Step 5. Prioritize Resources and Proactively Deploy Resources
At the end of the day, predicting where vacant properties are and determining which factors are most indicative of vacancy does not actively prevent anything. But what it does do is provide cities with a real set of data and a real set of properties to help start restoring these neighborhoods and properties. With limited resources and budgets, having inspectors or fire marshals drive around the city looking for problems, or waiting for citizens to call council or complain to the newspapers can’t be the best solution.

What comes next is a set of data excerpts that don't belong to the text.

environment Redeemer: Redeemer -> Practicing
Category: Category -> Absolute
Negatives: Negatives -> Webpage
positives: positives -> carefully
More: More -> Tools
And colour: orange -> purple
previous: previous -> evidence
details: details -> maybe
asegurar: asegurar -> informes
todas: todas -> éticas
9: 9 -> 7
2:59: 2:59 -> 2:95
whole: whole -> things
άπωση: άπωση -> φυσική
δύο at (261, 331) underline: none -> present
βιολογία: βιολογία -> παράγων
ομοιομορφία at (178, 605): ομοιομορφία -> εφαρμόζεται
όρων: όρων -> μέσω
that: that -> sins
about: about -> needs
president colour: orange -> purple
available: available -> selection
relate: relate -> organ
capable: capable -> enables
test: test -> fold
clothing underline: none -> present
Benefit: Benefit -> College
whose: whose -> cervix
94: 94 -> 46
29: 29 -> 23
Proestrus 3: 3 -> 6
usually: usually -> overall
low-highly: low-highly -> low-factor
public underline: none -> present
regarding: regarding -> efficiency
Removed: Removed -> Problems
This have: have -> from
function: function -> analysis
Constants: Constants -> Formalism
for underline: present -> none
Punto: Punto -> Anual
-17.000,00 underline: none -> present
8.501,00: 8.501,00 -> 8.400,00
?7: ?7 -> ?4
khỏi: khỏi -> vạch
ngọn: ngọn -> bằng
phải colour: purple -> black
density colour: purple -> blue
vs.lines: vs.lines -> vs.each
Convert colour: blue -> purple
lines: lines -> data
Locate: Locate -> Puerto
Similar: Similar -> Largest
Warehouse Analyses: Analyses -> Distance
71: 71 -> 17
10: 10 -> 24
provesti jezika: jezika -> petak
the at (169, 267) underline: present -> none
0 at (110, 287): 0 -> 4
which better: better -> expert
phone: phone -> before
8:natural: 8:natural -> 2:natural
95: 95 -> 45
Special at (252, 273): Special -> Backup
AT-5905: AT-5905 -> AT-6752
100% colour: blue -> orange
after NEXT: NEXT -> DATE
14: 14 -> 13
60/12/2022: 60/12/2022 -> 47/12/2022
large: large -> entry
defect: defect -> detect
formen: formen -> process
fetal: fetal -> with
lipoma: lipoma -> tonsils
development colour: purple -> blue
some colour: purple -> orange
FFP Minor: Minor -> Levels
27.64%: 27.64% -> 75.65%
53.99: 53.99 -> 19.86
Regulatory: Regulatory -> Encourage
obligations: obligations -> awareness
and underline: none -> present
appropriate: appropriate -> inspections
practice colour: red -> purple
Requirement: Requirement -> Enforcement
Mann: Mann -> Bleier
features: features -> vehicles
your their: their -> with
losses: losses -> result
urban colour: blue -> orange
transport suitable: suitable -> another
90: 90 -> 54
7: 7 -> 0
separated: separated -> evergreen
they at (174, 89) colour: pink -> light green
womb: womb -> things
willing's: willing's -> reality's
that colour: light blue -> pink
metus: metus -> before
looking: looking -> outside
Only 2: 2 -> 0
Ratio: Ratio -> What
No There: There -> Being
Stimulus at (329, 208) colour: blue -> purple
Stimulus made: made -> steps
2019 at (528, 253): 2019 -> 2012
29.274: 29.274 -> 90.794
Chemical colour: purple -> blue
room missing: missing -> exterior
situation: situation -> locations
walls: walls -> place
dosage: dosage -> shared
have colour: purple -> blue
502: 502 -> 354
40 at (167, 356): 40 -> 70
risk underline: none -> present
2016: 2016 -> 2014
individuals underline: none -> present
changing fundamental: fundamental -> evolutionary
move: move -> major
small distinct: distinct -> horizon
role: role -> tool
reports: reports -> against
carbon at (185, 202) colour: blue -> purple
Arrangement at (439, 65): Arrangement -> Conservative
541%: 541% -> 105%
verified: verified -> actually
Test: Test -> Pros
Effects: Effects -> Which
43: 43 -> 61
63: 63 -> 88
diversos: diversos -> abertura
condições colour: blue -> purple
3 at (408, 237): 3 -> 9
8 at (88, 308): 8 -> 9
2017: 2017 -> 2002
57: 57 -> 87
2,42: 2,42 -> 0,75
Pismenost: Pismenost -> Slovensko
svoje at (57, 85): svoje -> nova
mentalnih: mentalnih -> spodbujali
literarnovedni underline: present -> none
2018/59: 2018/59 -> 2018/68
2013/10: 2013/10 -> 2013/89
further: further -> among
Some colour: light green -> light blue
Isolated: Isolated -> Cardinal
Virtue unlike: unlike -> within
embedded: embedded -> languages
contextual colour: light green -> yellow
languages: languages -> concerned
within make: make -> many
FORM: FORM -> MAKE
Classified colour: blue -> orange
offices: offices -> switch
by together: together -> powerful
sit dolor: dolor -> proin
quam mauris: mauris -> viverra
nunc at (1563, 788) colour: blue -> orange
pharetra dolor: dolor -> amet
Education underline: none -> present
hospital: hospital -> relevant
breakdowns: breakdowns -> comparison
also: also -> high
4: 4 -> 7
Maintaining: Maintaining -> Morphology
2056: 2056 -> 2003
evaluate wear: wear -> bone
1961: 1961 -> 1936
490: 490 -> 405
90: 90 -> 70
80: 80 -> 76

By having a list of where “the worst” properties are, our partners are directing their resources to where they are need most. By using this predictive model, cities are utilizing resources most effectively by targeting properties they have confidence are a problem. And just as important, knowing which factors contribute most to properties becoming vacant, and being alerted to these conditions before anyone calls, or before the property goes into disrepair can allow the city to deploy the right strategy or resources based on that data.
Whats’ next?
As mentioned, in my next post I will dive into the model itself and decisions/challenges on the technical side of things. I have been tweaking and changing the model based on results/inputs from multiple cities across the country and look forward to optimizing it with the help from other partners in the future.
One thing is sure though, the future of running advanced algorithms on data that cities already have in multiple, traditionally siloed systems in very bright. Perhaps there are other insights we as a company or community can derive from this massive amount of data. I look forward to those discussions and challenges and hope to tell you about those in this space as well.